Chronic pain research moves on at pace!
Date: 18th November 2021 | By: Dr Lourdes Gaspar
Understanding how and why chronic pain conditions arise sometimes from the most trivial and innocuous of injuries remains a mystery. However, we are making progress. We understand the anatomy and physiology of nerve pain transmission. We further understand how this links to the emotional and psychological state of the individual.
Central to all of this is that we now recognise that chronic pain is just “normal pain” which goes on longer but a completely different entity or disease.
At www.ACTforPAIN.com we have animations to help chronic pain patient understand what is happening to them. We explain what is “normal pain” and how it changes with “chronic pain”.

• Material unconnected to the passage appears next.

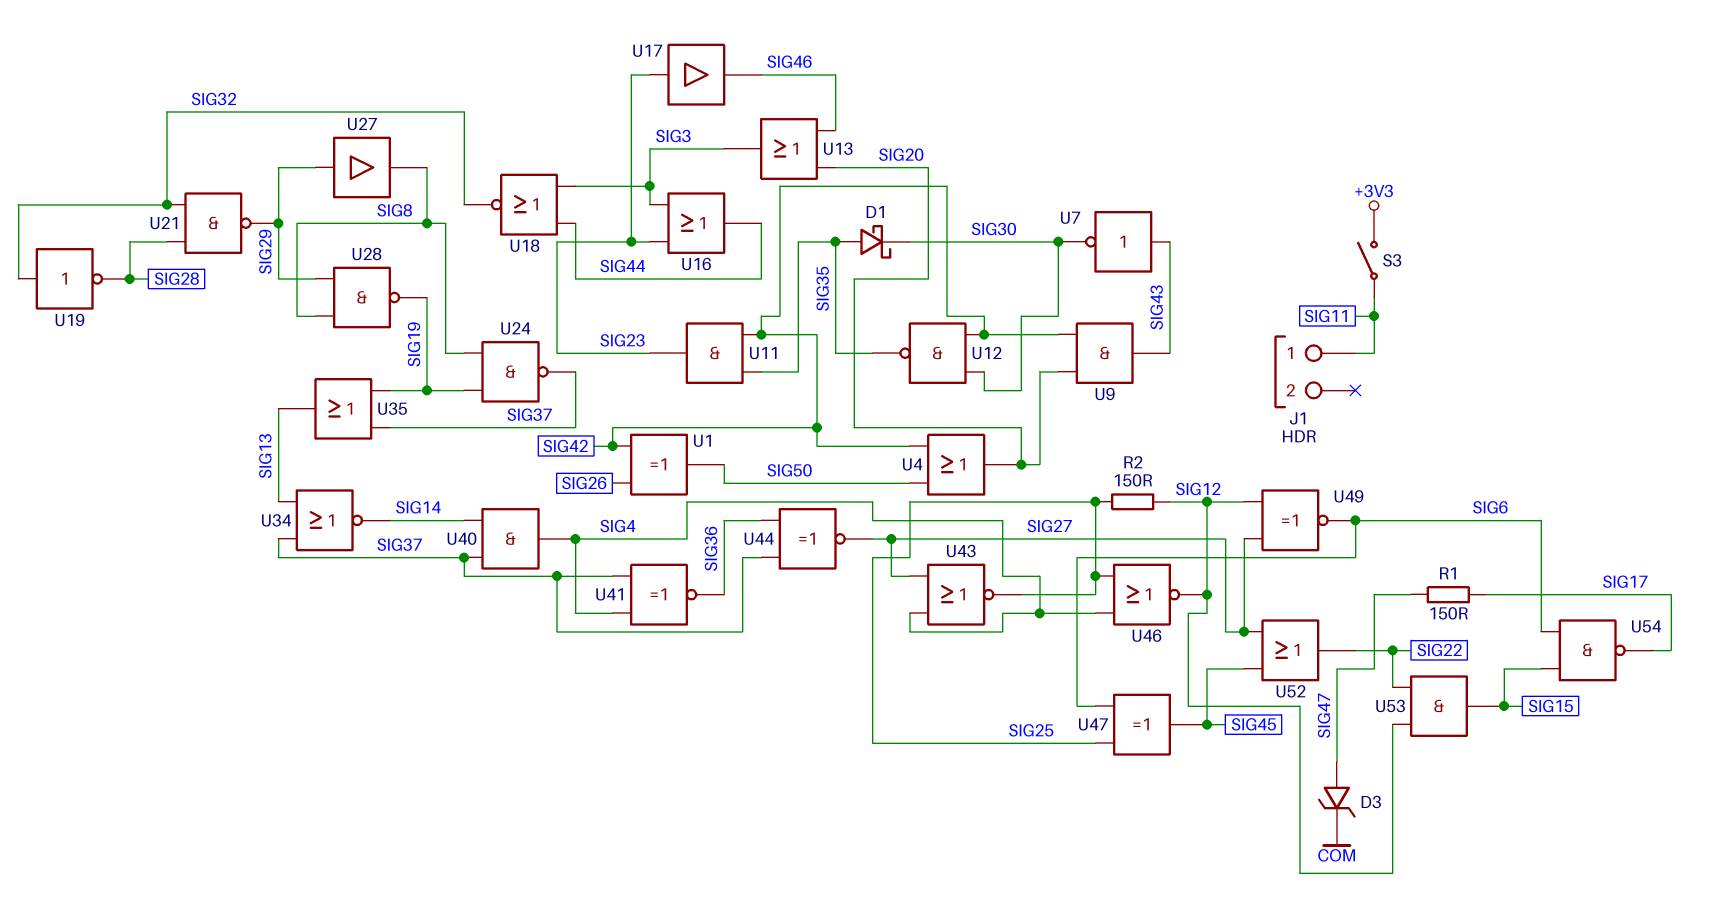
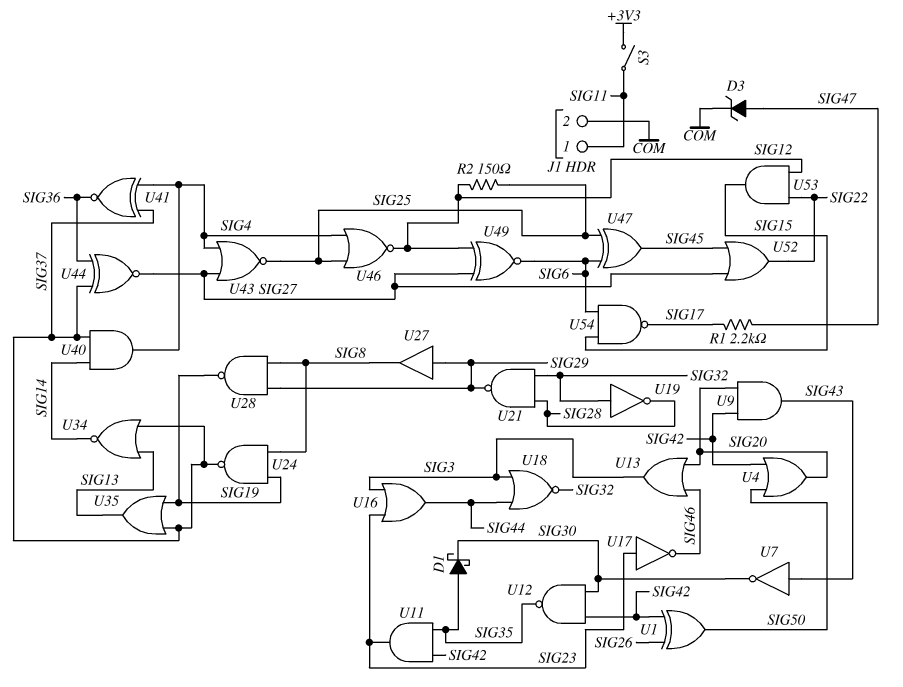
J1 pin 2: none -> COM
R1: 150 (SIG17, SIG47) -> 2.2k (SIG17, SIG47)
U17: buffer (in SIG23, out SIG46) -> NOT (in SIG23, out SIG46)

This article is helpful in that it adds to the detail of our understanding of chronic pain. It explores how a group of cells, called glial cells (or glia) are an intricately linked to the pain nerves.
The articles states, “Research over the past 20 years, however, has shown that glia don’t just support and respond to neuronal activity like pain signals — they often direct it, with enormous consequences for chronic pain.”
It further states, “in chronic pain, researchers now believe, glia drive a healthy pain network into a dysregulated (abnormal) state, sending false and destructive pain signals that never end. Pain then becomes not a warning of harm, but a source of it; not a symptom, its own disease.”
For people living with chronic pain, the article acknowledges the importance of this type of research saying, “people find it a huge affirmation to learn there’s a distinct biology underlying their pain. It confirms what they’ve long known but often see doubted by doctors and friends: That their pain is as real as any other.”